The William Carter Company
2810 North Expressway
Harlingen, Texas 78552
Dear Ms. Tate:
Thank you for your letter dated July 1, requesting an interpretation regarding the recordability of cases involving the use of a hand held massager. Your letter was forwarded to my office by Gilbert Saulter of the Dallas Regional Office. I will address your letter under the assumption that you are referring to the OSHA Log 200 when referring to "logging" and to a "first aid record". Whenever possible, I will refer to the enclosed Recordkeeping Guidelines for Occupational Injuries and Illnesses.
Q&A B-6 on page 30 of the Guidelines states "Entries on the log...should be made only when the exposure results in a recordable work injury or illness." If there are no symptoms or abnormal health conditions, then there is no recordable case, regardless of use of the massager. Furthermore, Q&A B-9 on page 30 addresses the situation of receiving preventative care when not injured or ill. This care does not make a case recordable. If, however, the employee is symptomatic, the medical treatment criteria outlined below must be applied to determine if the case is recordable or not.

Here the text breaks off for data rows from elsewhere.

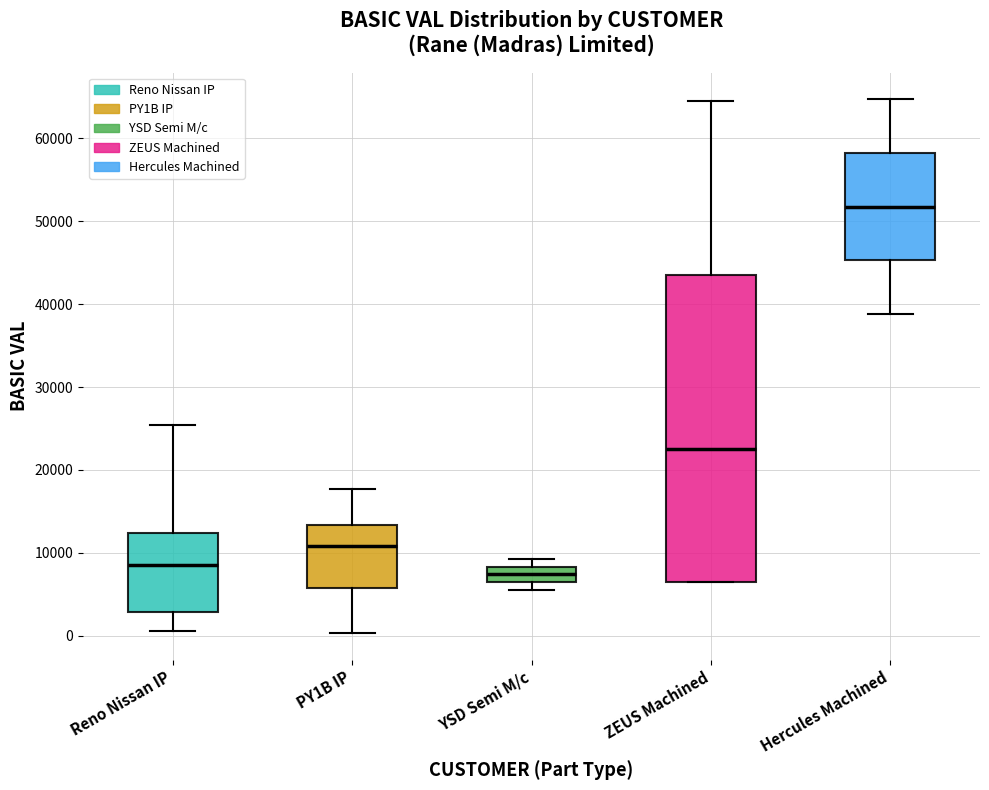

Reading left to right, transcribe this box plot: for each box, give where its median line is, the range the box spans, and where its two whiskers end, as read against the y-axis. The values are not printed on the chart, so give them approximately, as read against the axis.

Reno Nissan IP: median 9000, box 3000 to 12000, whiskers 1000 to 25000
PY1B IP: median 11000, box 6000 to 13000, whiskers 0 to 18000
YSD Semi M/c: median 7000, box 6000 to 8000, whiskers 6000 (just below the box's lower edge) to 9000
ZEUS Machined: median 23000, box 6000 to 44000, whiskers 6000 to 64000
Hercules Machined: median 52000, box 45000 to 58000, whiskers 39000 to 65000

For OSHA injury and illness recordkeeping purposes, massage therapy is evaluated as a form of physical therapy. Physical therapies are considered medical treatment only when they are administered on a second or subsequent visit to medical personnel, including self-administered treatment when made available to employees by their employer. To be considered medical treatment, self-administered treatment must be performed at the medical facility or on the employer's premises when provided by the employer. An example would be hand held massagers located near the employee's work station to be applied when they are feeling discomfort. The treatment does not have to be supervised by medical personnel to be considered medical treatment. On the other hand, if the treatment is self-administered at home or if the treatment was given only on the initial visit to medical personnel, it is considered first aid and would not constitute medical treatment (page 43, Guidelines).